The only way to stop the cascading financial crisis consuming not only investment banks, investment funds, mortgage lenders and insurance companies, but also pieces of most Americans' retirement security, is to stabilize the housing market from which all of the rest arises. The Treasury and the Administration propose to use taxpayers to bail out the institutions which speculated in the securities based on that market. Given the system's current precarious position, a bail out of some kind cannot be avoided. But our government owes at least as much attention to homeowners facing foreclosure. If the Treasury and Fed had been willing to spend $85 billion on loans to strapped homeowners, as they did to AIG last week, the crisis might never have crested into the conditions that now require a system-wide bailout.

These mortgages are at the root of the crisis. It's their mounting defaults driving down the overall housing market which has brought venerable banks like Lehman Brothers and Bear Stearns. Before Congress leaves this week or next, it should enact legislation that either provides a mechanism for direct loans to people to avoid foreclosure or allows them to renegotiate their mortgages. This single step will keep untold numbers of people in their homes, help stabilize the housing market, help contain the crisis at one of its critical origins, and thereby help shore up the financial system. Paired with a program to provide more liquidity to financial institutions and an orderly way to write down their failing holdings, this step could finally take us past this crisis.

Even so, only a small share of the costs of this historic mismanagement are apparent today. This financial shock, on top of the housing and energy shocks that preceded it, have almost certainly pushed our economy into recession. That will further reduce the value of the assets held by tens of millions of American through their pension funds, retirement accounts, money market and mutual fund investments. The squeeze will be hardest on the rising numbers of Americans who will also lose their jobs. The need to help these people and millions of others keep their homes is urgent, then, for a host of economic and social reasons.

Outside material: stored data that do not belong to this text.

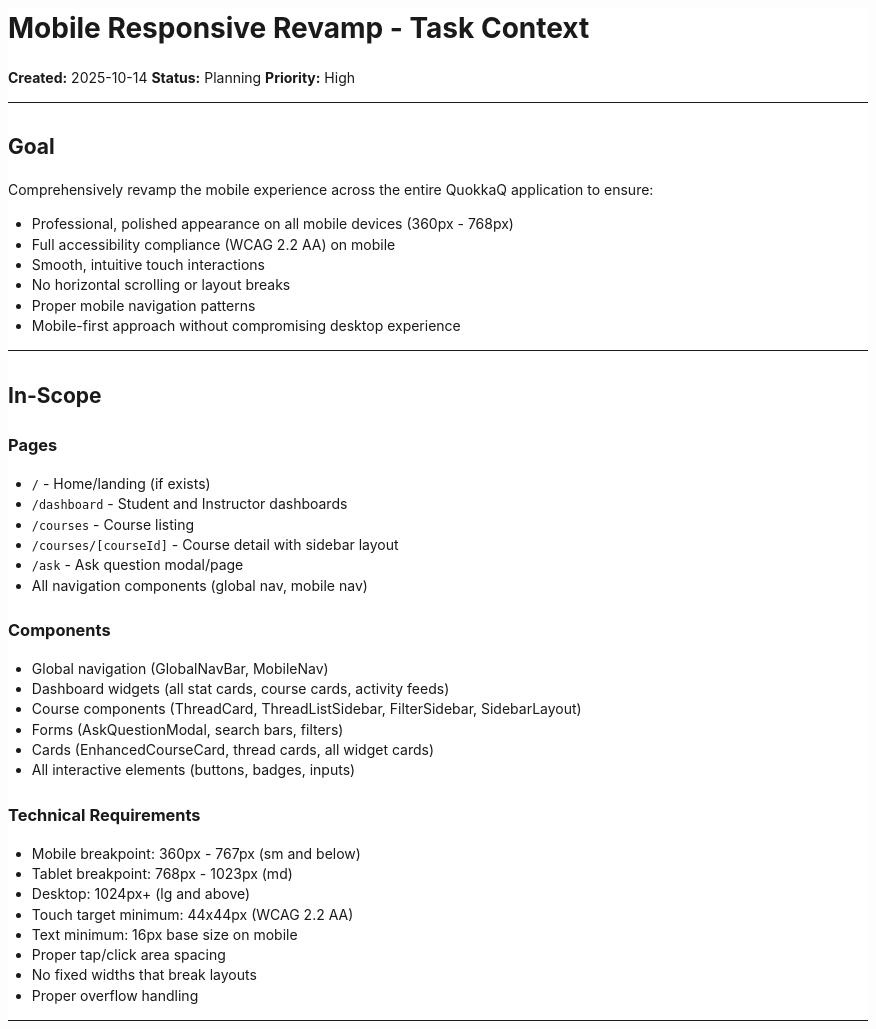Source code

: # Mobile Responsive Revamp - Task Context

**Created:** 2025-10-14
**Status:** Planning
**Priority:** High

---

## Goal

Comprehensively revamp the mobile experience across the entire QuokkaQ application to ensure:
- Professional, polished appearance on all mobile devices (360px - 768px)
- Full accessibility compliance (WCAG 2.2 AA) on mobile
- Smooth, intuitive touch interactions
- No horizontal scrolling or layout breaks
- Proper mobile navigation patterns
- Mobile-first approach without compromising desktop experience

---

## In-Scope

### Pages
- `/` - Home/landing (if exists)
- `/dashboard` - Student and Instructor dashboards
- `/courses` - Course listing
- `/courses/[courseId]` - Course detail with sidebar layout
- `/ask` - Ask question modal/page
- All navigation components (global nav, mobile nav)

### Components
- Global navigation (GlobalNavBar, MobileNav)
- Dashboard widgets (all stat cards, course cards, activity feeds)
- Course components (ThreadCard, ThreadListSidebar, FilterSidebar, SidebarLayout)
- Forms (AskQuestionModal, search bars, filters)
- Cards (EnhancedCourseCard, thread cards, all widget cards)
- All interactive elements (buttons, badges, inputs)

### Technical Requirements
- Mobile breakpoint: 360px - 767px (sm and below)
- Tablet breakpoint: 768px - 1023px (md)
- Desktop: 1024px+ (lg and above)
- Touch target minimum: 44x44px (WCAG 2.2 AA)
- Text minimum: 16px base size on mobile
- Proper tap/click area spacing
- No fixed widths that break layouts
- Proper overflow handling

---
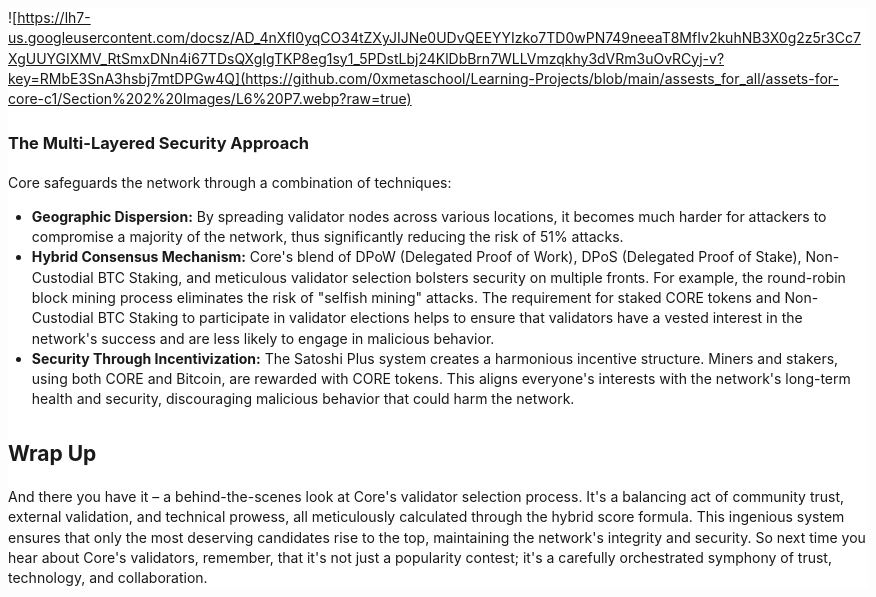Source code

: ![https://lh7-us.googleusercontent.com/docsz/AD_4nXfI0yqCO34tZXyJIJNe0UDvQEEYYIzko7TD0wPN749neeaT8MfIv2kuhNB3X0g2z5r3Cc7XgUUYGIXMV_RtSmxDNn4i67TDsQXgIgTKP8eg1sy1_5PDstLbj24KlDbBrn7WLLVmzqkhy3dVRm3uOvRCyj-v?key=RMbE3SnA3hsbj7mtDPGw4Q](https://github.com/0xmetaschool/Learning-Projects/blob/main/assests_for_all/assets-for-core-c1/Section%202%20Images/L6%20P7.webp?raw=true)

### The Multi-Layered Security Approach

Core safeguards the network through a combination of techniques:

- **Geographic Dispersion:** By spreading validator nodes across various locations, it becomes much harder for attackers to compromise a majority of the network, thus significantly reducing the risk of 51% attacks.
- **Hybrid Consensus Mechanism:** Core's blend of DPoW (Delegated Proof of Work), DPoS (Delegated Proof of Stake), Non-Custodial BTC Staking, and meticulous validator selection bolsters security on multiple fronts. For example, the round-robin block mining process eliminates the risk of "selfish mining" attacks. The requirement for staked CORE tokens and Non-Custodial BTC Staking to participate in validator elections helps to ensure that validators have a vested interest in the network's success and are less likely to engage in malicious behavior.
- **Security Through Incentivization:** The Satoshi Plus system creates a harmonious incentive structure. Miners and stakers, using both CORE and Bitcoin, are rewarded with CORE tokens. This aligns everyone's interests with the network's long-term health and security, discouraging malicious behavior that could harm the network.

## Wrap Up

And there you have it – a behind-the-scenes look at Core's validator selection process. It's a balancing act of community trust, external validation, and technical prowess, all meticulously calculated through the hybrid score formula. This ingenious system ensures that only the most deserving candidates rise to the top, maintaining the network's integrity and security. So next time you hear about Core's validators, remember, that it's not just a popularity contest; it's a carefully orchestrated symphony of trust, technology, and collaboration.

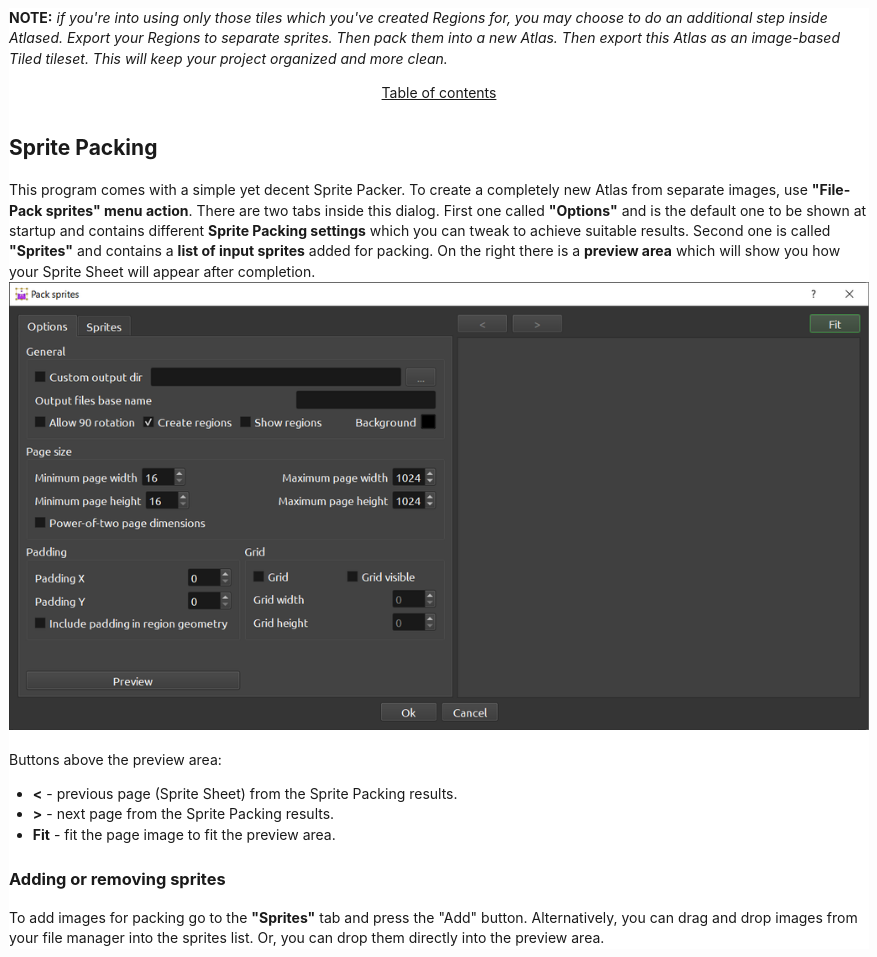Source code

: **NOTE:** *if you're into using only those tiles which you've created Regions for, you may choose to do an additional step inside Atlased. Export your Regions to separate sprites. Then pack them into a new Atlas. Then export this Atlas as an image-based Tiled tileset. This will keep your project organized and more clean.*
[<div style="text-align:center">Table of contents</div>](#table-of-contents)

## Sprite Packing

This program comes with a simple yet decent Sprite Packer. To create a completely new Atlas from separate images, use **"File-Pack sprites" menu action**.
There are two tabs inside this dialog.
First one called **"Options"** and is the default one to be shown at startup and contains different **Sprite Packing settings** which you can tweak to achieve suitable results.
Second one is called **"Sprites"** and contains a **list of input sprites** added for packing.
On the right there is a **preview area** which will show you how your Sprite Sheet will appear after completion.
![Sprite Packer](images/packing_01.png#center)

Buttons above the preview area:

* **<** - previous page (Sprite Sheet) from the Sprite Packing results.
* **>** - next page from the Sprite Packing results.
* **Fit** - fit the page image to fit the preview area.

### Adding or removing sprites

To add images for packing go to the **"Sprites"** tab and press the "Add" button.
Alternatively, you can drag and drop images from your file manager into the sprites list.
Or, you can drop them directly into the preview area.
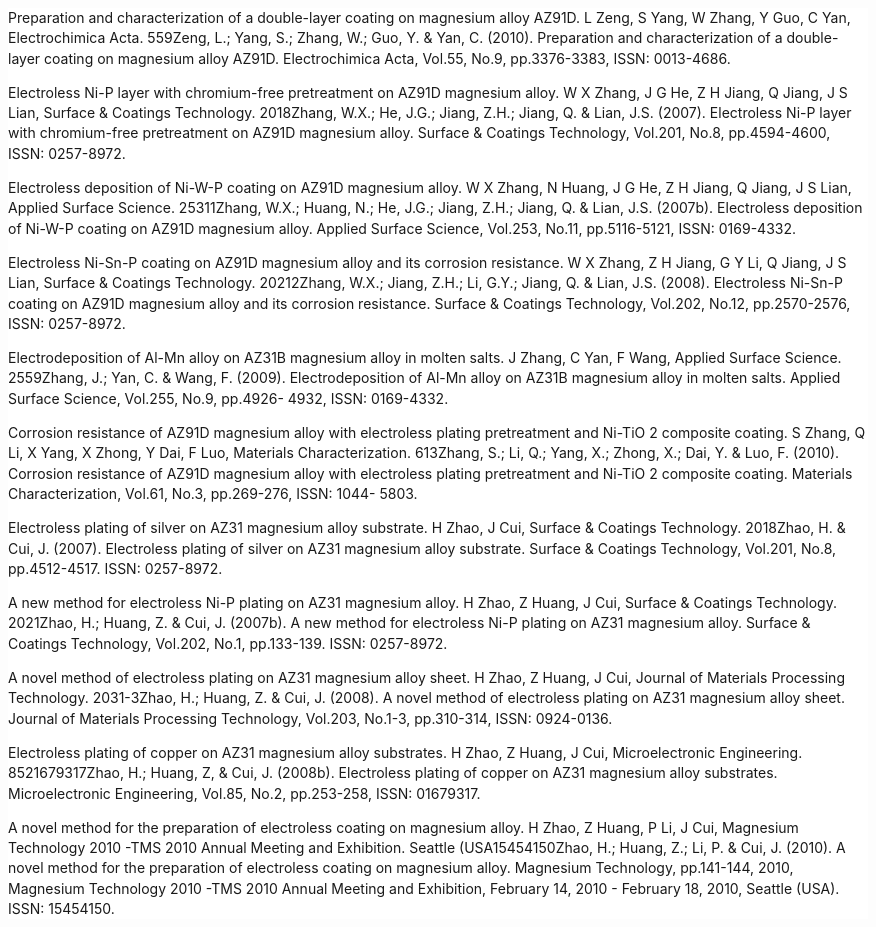Preparation and characterization of a double-layer coating on magnesium alloy AZ91D. L Zeng, S Yang, W Zhang, Y Guo, C Yan, Electrochimica Acta. 559Zeng, L.; Yang, S.; Zhang, W.; Guo, Y. & Yan, C. (2010). Preparation and characterization of a double-layer coating on magnesium alloy AZ91D. Electrochimica Acta, Vol.55, No.9, pp.3376-3383, ISSN: 0013-4686.

Electroless Ni-P layer with chromium-free pretreatment on AZ91D magnesium alloy. W X Zhang, J G He, Z H Jiang, Q Jiang, J S Lian, Surface & Coatings Technology. 2018Zhang, W.X.; He, J.G.; Jiang, Z.H.; Jiang, Q. & Lian, J.S. (2007). Electroless Ni-P layer with chromium-free pretreatment on AZ91D magnesium alloy. Surface & Coatings Technology, Vol.201, No.8, pp.4594-4600, ISSN: 0257-8972.

Electroless deposition of Ni-W-P coating on AZ91D magnesium alloy. W X Zhang, N Huang, J G He, Z H Jiang, Q Jiang, J S Lian, Applied Surface Science. 25311Zhang, W.X.; Huang, N.; He, J.G.; Jiang, Z.H.; Jiang, Q. & Lian, J.S. (2007b). Electroless deposition of Ni-W-P coating on AZ91D magnesium alloy. Applied Surface Science, Vol.253, No.11, pp.5116-5121, ISSN: 0169-4332.

Electroless Ni-Sn-P coating on AZ91D magnesium alloy and its corrosion resistance. W X Zhang, Z H Jiang, G Y Li, Q Jiang, J S Lian, Surface & Coatings Technology. 20212Zhang, W.X.; Jiang, Z.H.; Li, G.Y.; Jiang, Q. & Lian, J.S. (2008). Electroless Ni-Sn-P coating on AZ91D magnesium alloy and its corrosion resistance. Surface & Coatings Technology, Vol.202, No.12, pp.2570-2576, ISSN: 0257-8972.

Electrodeposition of Al-Mn alloy on AZ31B magnesium alloy in molten salts. J Zhang, C Yan, F Wang, Applied Surface Science. 2559Zhang, J.; Yan, C. & Wang, F. (2009). Electrodeposition of Al-Mn alloy on AZ31B magnesium alloy in molten salts. Applied Surface Science, Vol.255, No.9, pp.4926- 4932, ISSN: 0169-4332.

Corrosion resistance of AZ91D magnesium alloy with electroless plating pretreatment and Ni-TiO 2 composite coating. S Zhang, Q Li, X Yang, X Zhong, Y Dai, F Luo, Materials Characterization. 613Zhang, S.; Li, Q.; Yang, X.; Zhong, X.; Dai, Y. & Luo, F. (2010). Corrosion resistance of AZ91D magnesium alloy with electroless plating pretreatment and Ni-TiO 2 composite coating. Materials Characterization, Vol.61, No.3, pp.269-276, ISSN: 1044- 5803.

Electroless plating of silver on AZ31 magnesium alloy substrate. H Zhao, J Cui, Surface & Coatings Technology. 2018Zhao, H. & Cui, J. (2007). Electroless plating of silver on AZ31 magnesium alloy substrate. Surface & Coatings Technology, Vol.201, No.8, pp.4512-4517. ISSN: 0257-8972.

A new method for electroless Ni-P plating on AZ31 magnesium alloy. H Zhao, Z Huang, J Cui, Surface & Coatings Technology. 2021Zhao, H.; Huang, Z. & Cui, J. (2007b). A new method for electroless Ni-P plating on AZ31 magnesium alloy. Surface & Coatings Technology, Vol.202, No.1, pp.133-139. ISSN: 0257-8972.

A novel method of electroless plating on AZ31 magnesium alloy sheet. H Zhao, Z Huang, J Cui, Journal of Materials Processing Technology. 2031-3Zhao, H.; Huang, Z. & Cui, J. (2008). A novel method of electroless plating on AZ31 magnesium alloy sheet. Journal of Materials Processing Technology, Vol.203, No.1-3, pp.310-314, ISSN: 0924-0136.

Electroless plating of copper on AZ31 magnesium alloy substrates. H Zhao, Z Huang, J Cui, Microelectronic Engineering. 8521679317Zhao, H.; Huang, Z, & Cui, J. (2008b). Electroless plating of copper on AZ31 magnesium alloy substrates. Microelectronic Engineering, Vol.85, No.2, pp.253-258, ISSN: 01679317.

A novel method for the preparation of electroless coating on magnesium alloy. H Zhao, Z Huang, P Li, J Cui, Magnesium Technology 2010 -TMS 2010 Annual Meeting and Exhibition. Seattle (USA15454150Zhao, H.; Huang, Z.; Li, P. & Cui, J. (2010). A novel method for the preparation of electroless coating on magnesium alloy. Magnesium Technology, pp.141-144, 2010, Magnesium Technology 2010 -TMS 2010 Annual Meeting and Exhibition, February 14, 2010 - February 18, 2010, Seattle (USA). ISSN: 15454150.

When Congress returns in December or next year, it will find itself with far fewer resources to finance badly-needed new initiatives in health care, climate change and tax policy. One urgent order of business, however, will be entirely within its capacity: adopt and apply strict and appropriate transparency, capital and other regulatory standards to all financial institutions. And the politicians who hailed the hands-off attitude that enabled this crisis to fester and break out, and who now blame greed instead of their own negligence, must be held accountable.